A sweet paradox
A frined of mine likes sweets. To be precise, he likes sweets of different tastes. Once he bought four sweets, two strawberry and two lemon.
- How many sweets will you eat? I asked.
- Just two. And I hope they are of different taste.
- Well, they may be, you know. If you are lucky.
- What do you mean?
- Well, if you pick two sweets at random there are 4 possible ways of doing it, and 2 of these have different tastes.
- So you are saying that my chances are 1/2?
- Exactly.
- I have found a better way!
- Really?
- I eat one sweet, it doesn’t matter which.
- And then?
- Of the three remaining sweets 2 have a different taste than the first so my chances are 2/3 for getting two sweets of different taste.
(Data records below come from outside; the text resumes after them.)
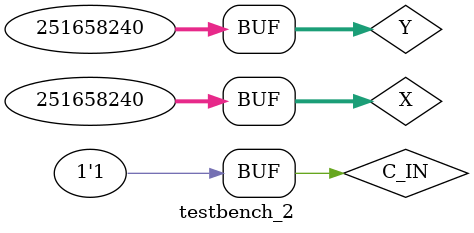
<source format=v>
`include "adder8bit.v"
module adder32(SUM,C_OUT,X,Y,C_IN);
    input [31:0] X,Y;
    input C_IN;
    output [31:0] SUM;
    output C_OUT;
    wire c1,c2,c3;
    adder8bit
        f1(SUM[7:0],c1,X[7:0],Y[7:0],C_IN),
        f2(SUM[15:8],c2,X[15:8],Y[15:8],c1),
        f3(SUM[23:16],c3,X[23:16],Y[23:16],c2),
        f4(SUM[31:24],C_OUT,X[31:24],Y[31:24],c3);
endmodule

module testbench_2;
    reg [31:0] X,Y;
    reg C_IN;
    wire [31:0] SUM;
    wire C_OUT;
    adder32 a(SUM,C_OUT,X,Y,C_IN);
    initial
        $monitor(,$time,"X=%32b,Y=%32b,C_IN=%b,SUM=%32b,C_OUT=%b",X,Y,C_IN,SUM,C_OUT);
    initial
        begin
            #0 X=32'b00000000000000000000000000000000;Y=32'b00000000000000000000000000000000;C_IN=1'b0;
            #4 X=32'b10101010000000000000000000000000;Y=32'b01010101000000000000000000000000;C_IN=1'b0;
            #4 X=32'b00001111000000000000000000000000;Y=32'b00001111000000000000000000000000;C_IN=1'b1;
        end
endmodule
</source>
- You must be a genius. I thought 1/2 was all you could hope for.
Problem source: Activa sus neurona by laberintos e infinitos.
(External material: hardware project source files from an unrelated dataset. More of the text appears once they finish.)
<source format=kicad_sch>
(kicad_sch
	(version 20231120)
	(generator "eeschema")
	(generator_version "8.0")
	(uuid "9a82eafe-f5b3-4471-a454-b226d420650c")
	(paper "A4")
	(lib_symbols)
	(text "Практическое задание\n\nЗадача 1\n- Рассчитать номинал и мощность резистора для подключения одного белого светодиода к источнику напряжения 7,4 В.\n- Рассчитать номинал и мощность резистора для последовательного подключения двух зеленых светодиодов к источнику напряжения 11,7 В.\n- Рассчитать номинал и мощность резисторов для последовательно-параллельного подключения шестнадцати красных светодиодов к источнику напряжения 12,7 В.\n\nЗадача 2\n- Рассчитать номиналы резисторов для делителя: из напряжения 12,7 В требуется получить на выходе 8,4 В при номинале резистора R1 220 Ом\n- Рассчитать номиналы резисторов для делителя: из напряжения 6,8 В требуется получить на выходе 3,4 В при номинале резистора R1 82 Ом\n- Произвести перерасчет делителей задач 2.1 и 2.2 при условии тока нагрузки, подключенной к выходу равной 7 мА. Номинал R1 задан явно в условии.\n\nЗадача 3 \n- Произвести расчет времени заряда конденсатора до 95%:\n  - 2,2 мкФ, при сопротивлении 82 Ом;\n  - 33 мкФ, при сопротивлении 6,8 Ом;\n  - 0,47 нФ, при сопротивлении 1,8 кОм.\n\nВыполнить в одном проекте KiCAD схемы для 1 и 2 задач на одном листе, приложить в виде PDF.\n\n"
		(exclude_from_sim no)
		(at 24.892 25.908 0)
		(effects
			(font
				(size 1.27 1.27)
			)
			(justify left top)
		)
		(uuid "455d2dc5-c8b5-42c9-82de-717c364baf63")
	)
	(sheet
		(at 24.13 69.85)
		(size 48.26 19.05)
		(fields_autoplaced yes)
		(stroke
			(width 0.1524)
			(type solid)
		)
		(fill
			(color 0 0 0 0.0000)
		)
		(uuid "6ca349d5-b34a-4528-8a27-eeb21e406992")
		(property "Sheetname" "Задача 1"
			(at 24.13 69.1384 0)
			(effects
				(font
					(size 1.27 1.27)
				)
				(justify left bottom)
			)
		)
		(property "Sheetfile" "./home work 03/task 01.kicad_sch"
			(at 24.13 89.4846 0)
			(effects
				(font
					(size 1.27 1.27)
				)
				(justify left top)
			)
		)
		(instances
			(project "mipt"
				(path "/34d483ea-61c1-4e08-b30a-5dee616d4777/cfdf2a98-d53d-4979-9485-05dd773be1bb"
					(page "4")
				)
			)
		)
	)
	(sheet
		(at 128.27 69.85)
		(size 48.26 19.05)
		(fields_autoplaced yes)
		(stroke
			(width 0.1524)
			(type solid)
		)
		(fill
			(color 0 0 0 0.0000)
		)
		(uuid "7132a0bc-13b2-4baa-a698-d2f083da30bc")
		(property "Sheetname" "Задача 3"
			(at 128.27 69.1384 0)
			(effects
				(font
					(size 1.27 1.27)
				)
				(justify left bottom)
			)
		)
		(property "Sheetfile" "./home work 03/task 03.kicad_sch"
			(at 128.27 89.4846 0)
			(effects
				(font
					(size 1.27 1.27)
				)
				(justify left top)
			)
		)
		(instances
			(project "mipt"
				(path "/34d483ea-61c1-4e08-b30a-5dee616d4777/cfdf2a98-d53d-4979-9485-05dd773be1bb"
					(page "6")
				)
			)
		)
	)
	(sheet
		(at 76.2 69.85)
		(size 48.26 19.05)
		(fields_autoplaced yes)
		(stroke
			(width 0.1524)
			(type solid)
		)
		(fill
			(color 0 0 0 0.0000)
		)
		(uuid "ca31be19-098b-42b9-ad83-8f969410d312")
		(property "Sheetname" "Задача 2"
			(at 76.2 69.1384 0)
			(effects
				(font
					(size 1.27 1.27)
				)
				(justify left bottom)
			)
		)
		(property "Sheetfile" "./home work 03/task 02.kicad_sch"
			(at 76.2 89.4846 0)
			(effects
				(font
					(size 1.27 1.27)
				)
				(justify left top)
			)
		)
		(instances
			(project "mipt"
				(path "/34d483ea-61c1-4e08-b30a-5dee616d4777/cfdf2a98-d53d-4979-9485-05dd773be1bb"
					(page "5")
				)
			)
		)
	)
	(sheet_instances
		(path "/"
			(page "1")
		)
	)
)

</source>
April 30th, 2009 at 2:23 am
Not so. Here are two ways of finding the correct chance. Label the strawberry sweets s1, s2 and the lemon ones l1, l2.
1. Counting sequences
Count the possible sequences in which you could pick 2 sweets:
s1 s2
s1 l1 #
s1 l2 #
s2 s1
s2 l1 #
s2 l2 #
l1 s1 #
l1 s2 #
l1 l2
l2 s1 #
l2 s2 #
l2 l1
There are 12 sequences, all equally likely, and 8 of them (labelled #) yield 2 sweets of different flavours. Thus the chance that this happens is 2/3.
2. Counting combinations
Here we count merely the possibilities for which 2 sweets were picked, ignoring the order in which the sweets were drawn.
s1 s2
s1 l1#
s1 l2#
s2 l1#
s2 l2#
l1 l2
There are 6 combinations, all equally likely, and 4 of them (labelled #) yield 2 sweets of different flavours. Thus the chance that this happens is 2/3.